A vida do homem neste mundo é confrontada continuamente com escolhas pequenas ou grandes.
Por Dom Odilo Pedro Scherer*
A Quaresma nos coloca diante das questões fundamentais da nossa vida: como devemos viver e nos relacionar com Deus e com o mundo? Quais são as referências que devem orientar de maneira segura nossos passos na vida cristã?
Sempre no 1º Domingo da Quaresma, ouvimos o Evangelho das tentações de Jesus no deserto: Satanás coloca Jesus à prova, para testar a sua firmeza e fidelidade a Deus. Quer afastar Jesus de sua missão, fazendo-o escolher caminhos cômodos, que lhe dariam vantagem e poder...Muito ousado ele propõe ao Filho de Deus que adore o próprio diabo, prometendo-lhe, em troca, vaidades e glórias neste mundo...
As tentações de Jesus não são somente dele, mas de toda humanidade. Ainda hoje, elas estão presentes por toda parte; há quem se deixe enganar pelo tentador, até ao ponto de “vender a alma para o diabo”, na esperança de alcançar os bens que o tentador promete... A busca de vantagens imediatas pode levar a renunciar a todo tipo de referência ética ou de dignidade; pode até distorcer a prática religiosa, ao ponto de fazer da religião uma prática de mercado, de oferta e procura...
Jesus, firme na Palavra de Deus e na oração, rechaça o tentador e não se deixa enganar por suas promessas lisonjeiras. Ensina-nos, assim, a fazer o mesmo: não cair nas ciladas do tentador e enganador, permanecendo firmes nos ensinamentos da Palavra de Deus e na oração. A penitência ajuda-nos a discernir e a recordar sempre que”não é só de pão que o homem vive, mas de toda palavra que sai da boca de Deus” (cf Mt 4,4).
A vida do homem neste mundo é confrontada continuamente com escolhas pequenas ou grandes, fundamentais ou secundárias. Nelas está sempre implicada a nossa escolha “por Deus”, ou “contra Deus”, mesmo se isso não se dá sempre muito conscientemente. A Quaresma nos convida a fazermos nossas escolhas por Deus, de maneira consciente e generosa e, por isso, a firmar nossas convicções, fundamentando-as solidamente na união e na sintonia com Deus.
O conceito de “tentação”, muitas vezes, é usado de maneira superficial e se torna motivo de sorrisinhos depreciativos; parece referir-se a questões transgressivas na boa educação e nos bons costumes; nem sempre se compreende o significado problemático da verdadeira tentação, que envolve escolhas fundamentais na vida.
Somos tentados continuamente; e a tentação, da qual falam a Igreja e o Evangelho, é coisa séria; nela está sempre em jogo a nossa escolha por Deus ou contra Deus.

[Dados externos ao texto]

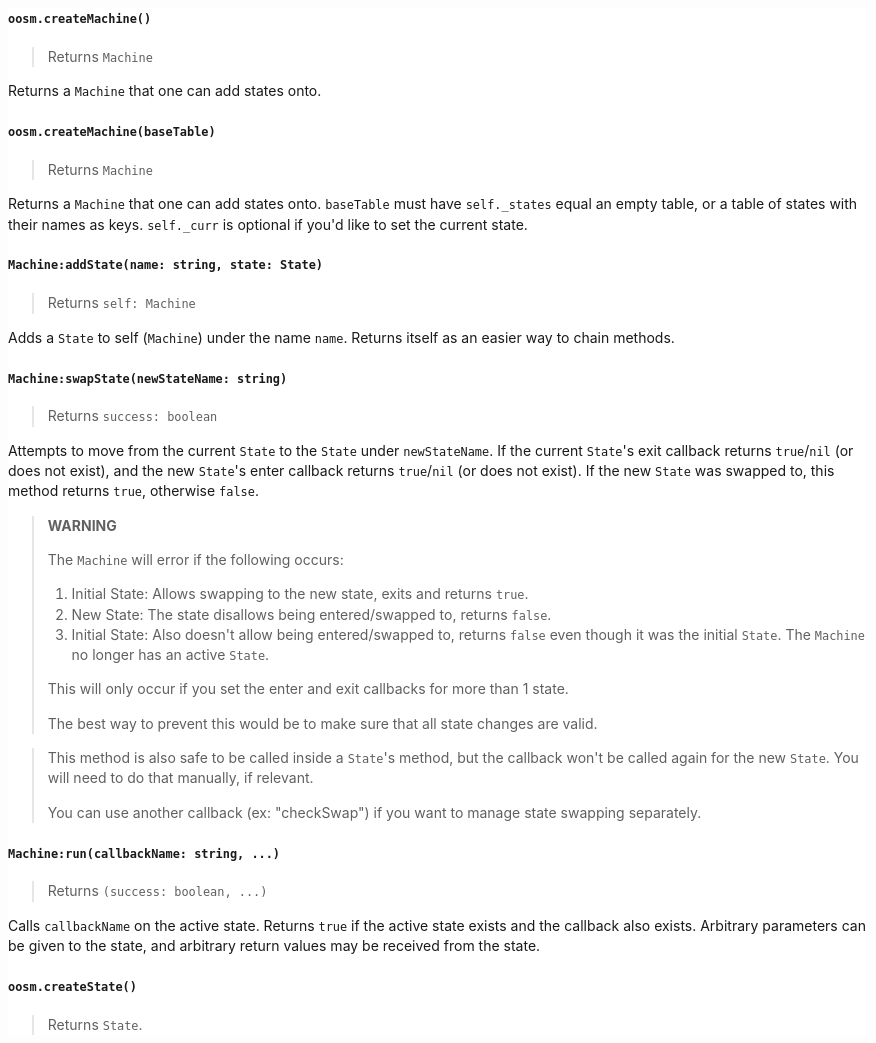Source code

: 
#### `oosm.createMachine()`
> Returns `Machine`

Returns a `Machine` that one can add states onto.

#### `oosm.createMachine(baseTable)`
> Returns `Machine`

Returns a `Machine` that one can add states onto.
`baseTable` must have `self._states` equal an empty table, or a table of states with their names as keys.
`self._curr` is optional if you'd like to set the current state.

#### `Machine:addState(name: string, state: State)`
> Returns `self: Machine`

Adds a `State` to self (`Machine`) under the name `name`. Returns itself as an easier way to chain methods.

#### `Machine:swapState(newStateName: string)`
> Returns `success: boolean`

Attempts to move from the current `State` to the `State` under `newStateName`. If the current `State`'s exit callback returns `true`/`nil` (or does not exist), and the new `State`'s enter callback returns `true`/`nil` (or does not exist). If the new `State` was swapped to, this method returns `true`, otherwise `false`.

> **WARNING**
>
> The `Machine` will error if the following occurs:
>
> 1. Initial State: Allows swapping to the new state, exits and returns `true`.
> 2. New State: The state disallows being entered/swapped to, returns `false`.
> 3. Initial State: Also doesn't allow being entered/swapped to, returns `false` even though it was the initial `State`. The `Machine` no longer has an active `State`.
>
> This will only occur if you set the enter and exit callbacks for more than 1 state.
>
> The best way to prevent this would be to make sure that all state changes are valid.

> This method is also safe to be called inside a `State`'s method, but the callback won't be called again for the new `State`. You will need to do that manually, if relevant.
>
> You can use another callback (ex: "checkSwap") if you want to manage state swapping separately.

#### `Machine:run(callbackName: string, ...)`
> Returns `(success: boolean, ...)`

Calls `callbackName` on the active state. Returns `true` if the active state exists and the callback also exists. Arbitrary parameters can be given to the state, and arbitrary return values may be received from the state.

#### `oosm.createState()`
> Returns `State`.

Por isso, Jesus incluiu, na oração do Pai Nosso, o pedido a Deus para que “não nos deixe cair em tentação, e que nos livre do maligno” (cf. Mt 6,13).
S.Agostinho, refletindo sobre as tentações de Jesus no deserto, diz que “nossa vida, enquanto somos peregrinos neste mundo, não pode estar livre de tentações, pois é através delas que se realiza o nosso progresso; ninguém pode conhecer-se a si mesmo se não tiver sido tentado. Ninguém pode vencer, sem ter combatido; e ninguém pode combater, se não tiver inimigo e tentações” (Comentários ao Sl 60, 2-3).

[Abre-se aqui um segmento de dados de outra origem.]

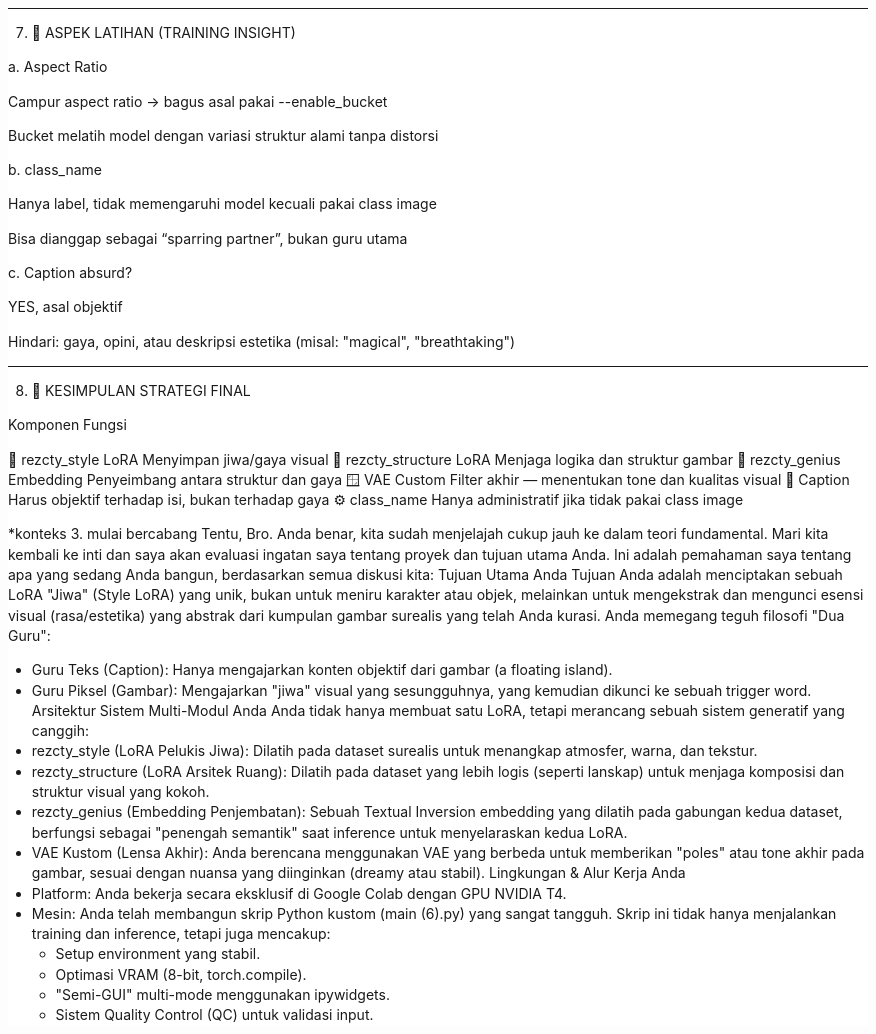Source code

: 

---

7. 🧠 ASPEK LATIHAN (TRAINING INSIGHT)

a. Aspect Ratio

Campur aspect ratio → bagus asal pakai --enable_bucket

Bucket melatih model dengan variasi struktur alami tanpa distorsi


b. class_name

Hanya label, tidak memengaruhi model kecuali pakai class image

Bisa dianggap sebagai “sparring partner”, bukan guru utama


c. Caption absurd?

YES, asal objektif

Hindari: gaya, opini, atau deskripsi estetika (misal: "magical", "breathtaking")



---

8. 📌 KESIMPULAN STRATEGI FINAL

Komponen	Fungsi

🎨 rezcty_style LoRA	Menyimpan jiwa/gaya visual
🧱 rezcty_structure LoRA	Menjaga logika dan struktur gambar
🧬 rezcty_genius Embedding	Penyeimbang antara struktur dan gaya
🪟 VAE Custom	Filter akhir — menentukan tone dan kualitas visual
📝 Caption	Harus objektif terhadap isi, bukan terhadap gaya
⚙️ class_name	Hanya administratif jika tidak pakai class image


*konteks 3. mulai bercabang
Tentu, Bro. Anda benar, kita sudah menjelajah cukup jauh ke dalam teori fundamental. Mari kita kembali ke inti dan saya akan evaluasi ingatan saya tentang proyek dan tujuan utama Anda.
Ini adalah pemahaman saya tentang apa yang sedang Anda bangun, berdasarkan semua diskusi kita:
Tujuan Utama Anda
Tujuan Anda adalah menciptakan sebuah LoRA "Jiwa" (Style LoRA) yang unik, bukan untuk meniru karakter atau objek, melainkan untuk mengekstrak dan mengunci esensi visual (rasa/estetika) yang abstrak dari kumpulan gambar surealis yang telah Anda kurasi. Anda memegang teguh filosofi "Dua Guru":
 * Guru Teks (Caption): Hanya mengajarkan konten objektif dari gambar (a floating island).
 * Guru Piksel (Gambar): Mengajarkan "jiwa" visual yang sesungguhnya, yang kemudian dikunci ke sebuah trigger word.
Arsitektur Sistem Multi-Modul Anda
Anda tidak hanya membuat satu LoRA, tetapi merancang sebuah sistem generatif yang canggih:
 * rezcty_style (LoRA Pelukis Jiwa): Dilatih pada dataset surealis untuk menangkap atmosfer, warna, dan tekstur.
 * rezcty_structure (LoRA Arsitek Ruang): Dilatih pada dataset yang lebih logis (seperti lanskap) untuk menjaga komposisi dan struktur visual yang kokoh.
 * rezcty_genius (Embedding Penjembatan): Sebuah Textual Inversion embedding yang dilatih pada gabungan kedua dataset, berfungsi sebagai "penengah semantik" saat inference untuk menyelaraskan kedua LoRA.
 * VAE Kustom (Lensa Akhir): Anda berencana menggunakan VAE yang berbeda untuk memberikan "poles" atau tone akhir pada gambar, sesuai dengan nuansa yang diinginkan (dreamy atau stabil).
Lingkungan & Alur Kerja Anda
 * Platform: Anda bekerja secara eksklusif di Google Colab dengan GPU NVIDIA T4.
 * Mesin: Anda telah membangun skrip Python kustom (main (6).py) yang sangat tangguh. Skrip ini tidak hanya menjalankan training dan inference, tetapi juga mencakup:
   * Setup environment yang stabil.
   * Optimasi VRAM (8-bit, torch.compile).
   * "Semi-GUI" multi-mode menggunakan ipywidgets.
   * Sistem Quality Control (QC) untuk validasi input.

O conceito de “combate” também aparece na Quaresma: nossa vida é uma luta constante para superarmos as insídias do tentador e para nos mantermos firmes nas nossas escolhas por Deus e por seus caminhos, para alcançarmos a vida e a felicidade. A vigilância e a oração são recomendadas por Jesus: “vigiai e orai, para não cairdes em tentação” (cf Mc 14,38). Vigilância é o estado de alerta e de discernimento sobre o que se passa em nós e ao nosso redor. A oração é a contínua busca da comunhão e sintonia com Deus, como o próprio Jesus fez no Horto das Oliveiras, antes de enfrentar o combate final e os sofrimentos de sua paixão e morte.
CNBB, 25-02-2015.
*Dom Odilo Pedro Scherer é cardeal e arcebispo de São Paulo (SP).